И хотя те же следы выходили из оврага и, обогнув заснеженный куст шиповника, пересекали дорогу в горы, отец сделал вид, что не видит их, прошёл, не глядя на следы, но это было похоже на открытый обман, потому что мальчик ведь не только следы заметил, но и застывшую на снегу кровь. Отец обернулся и прежде, чем посмотреть на следы, взглянул на мальчика. Это были медвежьи и человечьи следы вперемежку. Медвежий след и человечий, и человек был не обутый или же обутый, но обувь обмотана тряпьём. Кто кого преследовал — человек загонял медведя или же медведь человека? Две трудные капли крови упали на снег и застыли. И то ли медведь тяжело карабкался вверх, то ли человек соскользнул обратно, или же обратно скатились оба вместе? Следы поднимались по обочине в гору, потом сворачивали вправо, к чаще. Мальчик прикинулся наивным ребёнком, чтобы отец за него, за своего сына, не испугался, чтобы отец спокойно мог придумать какую-нибудь ложь.
— Всадник прошёл здесь, — сказал мальчик. — Всадник, правда?
Отец плюнул, так прямо и плюнул на эту историю — в страдания человека и страдания медведя, в эту тайну,
— От страха голову в штаны запрятал, а ты — всадник! Ещё чего.

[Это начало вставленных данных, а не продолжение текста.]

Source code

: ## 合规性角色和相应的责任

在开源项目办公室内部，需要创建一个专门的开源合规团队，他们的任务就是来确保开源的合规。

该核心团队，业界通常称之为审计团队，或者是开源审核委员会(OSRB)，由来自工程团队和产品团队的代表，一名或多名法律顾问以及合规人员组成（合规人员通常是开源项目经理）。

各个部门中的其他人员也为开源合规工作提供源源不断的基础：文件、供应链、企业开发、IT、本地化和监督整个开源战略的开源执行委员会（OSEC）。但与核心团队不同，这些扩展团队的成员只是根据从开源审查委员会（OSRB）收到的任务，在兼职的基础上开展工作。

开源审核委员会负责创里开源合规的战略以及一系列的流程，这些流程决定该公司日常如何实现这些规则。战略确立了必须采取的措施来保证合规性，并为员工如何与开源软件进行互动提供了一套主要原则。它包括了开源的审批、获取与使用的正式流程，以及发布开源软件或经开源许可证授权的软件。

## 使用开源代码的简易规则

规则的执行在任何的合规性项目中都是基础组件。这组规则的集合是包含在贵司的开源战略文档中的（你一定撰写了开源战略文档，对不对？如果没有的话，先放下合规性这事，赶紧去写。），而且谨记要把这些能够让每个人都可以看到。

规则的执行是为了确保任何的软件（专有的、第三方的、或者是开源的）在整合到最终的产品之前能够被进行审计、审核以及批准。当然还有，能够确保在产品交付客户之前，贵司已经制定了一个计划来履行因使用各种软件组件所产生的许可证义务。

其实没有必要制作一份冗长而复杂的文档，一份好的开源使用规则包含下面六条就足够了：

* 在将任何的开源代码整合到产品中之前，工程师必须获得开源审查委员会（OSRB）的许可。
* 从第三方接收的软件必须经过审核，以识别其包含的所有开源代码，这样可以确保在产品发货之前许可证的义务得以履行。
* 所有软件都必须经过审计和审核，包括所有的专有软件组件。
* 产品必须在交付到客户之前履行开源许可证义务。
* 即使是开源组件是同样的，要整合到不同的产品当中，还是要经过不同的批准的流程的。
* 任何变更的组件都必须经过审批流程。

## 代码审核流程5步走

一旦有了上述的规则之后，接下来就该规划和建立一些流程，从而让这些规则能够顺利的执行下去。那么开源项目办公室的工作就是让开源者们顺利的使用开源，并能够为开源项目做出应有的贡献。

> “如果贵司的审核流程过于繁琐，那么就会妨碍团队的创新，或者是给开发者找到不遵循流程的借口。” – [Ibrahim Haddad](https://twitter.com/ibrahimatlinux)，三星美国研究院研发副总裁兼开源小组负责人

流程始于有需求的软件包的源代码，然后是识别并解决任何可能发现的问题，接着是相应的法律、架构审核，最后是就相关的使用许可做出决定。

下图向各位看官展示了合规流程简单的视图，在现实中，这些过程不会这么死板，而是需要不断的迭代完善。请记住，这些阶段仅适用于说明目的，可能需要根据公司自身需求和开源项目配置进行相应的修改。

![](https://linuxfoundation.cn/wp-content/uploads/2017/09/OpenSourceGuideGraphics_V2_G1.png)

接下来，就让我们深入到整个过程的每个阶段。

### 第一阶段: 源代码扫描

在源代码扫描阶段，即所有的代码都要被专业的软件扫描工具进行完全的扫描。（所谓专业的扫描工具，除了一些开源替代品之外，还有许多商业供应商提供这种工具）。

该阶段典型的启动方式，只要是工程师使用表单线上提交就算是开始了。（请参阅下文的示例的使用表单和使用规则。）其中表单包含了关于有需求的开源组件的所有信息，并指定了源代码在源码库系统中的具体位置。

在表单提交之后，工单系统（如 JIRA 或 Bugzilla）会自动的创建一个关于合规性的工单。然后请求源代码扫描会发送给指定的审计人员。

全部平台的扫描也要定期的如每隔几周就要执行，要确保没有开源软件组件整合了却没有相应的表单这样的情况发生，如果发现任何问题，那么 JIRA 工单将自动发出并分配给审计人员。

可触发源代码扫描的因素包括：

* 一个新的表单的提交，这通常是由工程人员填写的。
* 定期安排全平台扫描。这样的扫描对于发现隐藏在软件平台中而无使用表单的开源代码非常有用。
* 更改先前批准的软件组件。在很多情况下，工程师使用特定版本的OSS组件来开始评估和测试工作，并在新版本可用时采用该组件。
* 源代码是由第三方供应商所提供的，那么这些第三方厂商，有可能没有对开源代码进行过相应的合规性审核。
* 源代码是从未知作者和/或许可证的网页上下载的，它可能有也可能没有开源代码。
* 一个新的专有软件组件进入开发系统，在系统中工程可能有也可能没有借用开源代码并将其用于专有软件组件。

В далёких скалах Кахнута есть пещеры, мальчик повёл эти следы от пещер и верхами, верхами привёл их на эту сторону горы, перевёл через дорогу и увёл оврагами к далёкому склону Кошакара. Мысленно мальчик уже смотрел с вершины горы, и они виделись ему чёрными точками на заснёженном склоне. Их путь, когда он начался? Рано ли утром, когда мальчик ждал отца, прислонившись к дверному косяку, или вчера ночью, когда мальчик принял решение пойти с отцом за сеном, неделю назад, месяц назад или же всю войну он, тот, молча, незаметно следовал за раненым медведем?
Они вышли на развилку, дорога к зимовью уходила на Седло, но отец не пошёл нужной дорогой и не остановился, не меняя шага, он пошёл по тропе Синего родника, которая под снегом сровнялась и была не видна. Отец что же, решил не ходить на зимовье или, может, в этом продрогшем несчастном мире сломанные ворота хлева показались ему пустяковиной, а может быть, отец решил сам приладить вязанку мальчика? Мальчик потом понял, что отец просто убежал, просто не захотел увидеть своего навьюченного сына и убежал — лучше не видеть мучений ребёнка. Стоя на вершине холма, отец показывал мальчику, где лежит их сено.
Там же, на вершине холма, взорвался-пронёсся у них над ухом последний клочок ветра, они зашли за холм, и там был один сплошной пустынный, ослепительно сверкающий мёртвый покой. Ветер гудел на тенистой стороне склона, а на этой стороне были солнце и тишь. Мальчик потёр уши, отец с сыном стояли, смотрели вниз, в ушах мальчика свистела пустынная тишина белых пространств — отсюда и до самой большой равнины Кошакара. Ничто не двигалось. За восемнадцать километров вниз по реке, там, возможно, жила слабая надежда, в низине, в чаще, может быть, тлела и его надежда, и надежда медведя, но здесь ничего не было видно.
— Всякое может случиться, если встретится тебе по дороге, — сказал отец, — молча пройди, будто не видишь. А если вдруг заговорит, спросит о чём-нибудь, скажи: не один я, отец следом идёт, дед идёт, наши все за мной следом идут.
Стожка не было видно. Взгляд мальчика обежал весь склон, но стожка не было, всякие мелкие холмики — да, но то были муравейники. На всём белом склоне одно только чёрное пятно, маленькое чёрное пятнышко, мальчик понял, что это родник, тот, что в топи, потом мальчик разглядел высокие сухие камышины, одни кончики только, снег, значит, такой высокий там. Потом мальчик нашёл-таки стог, но не захотел поверить, что это его с матерью высокий осенний стог. Сейчас он был с муравейник, он казался под сеном просто муравейником.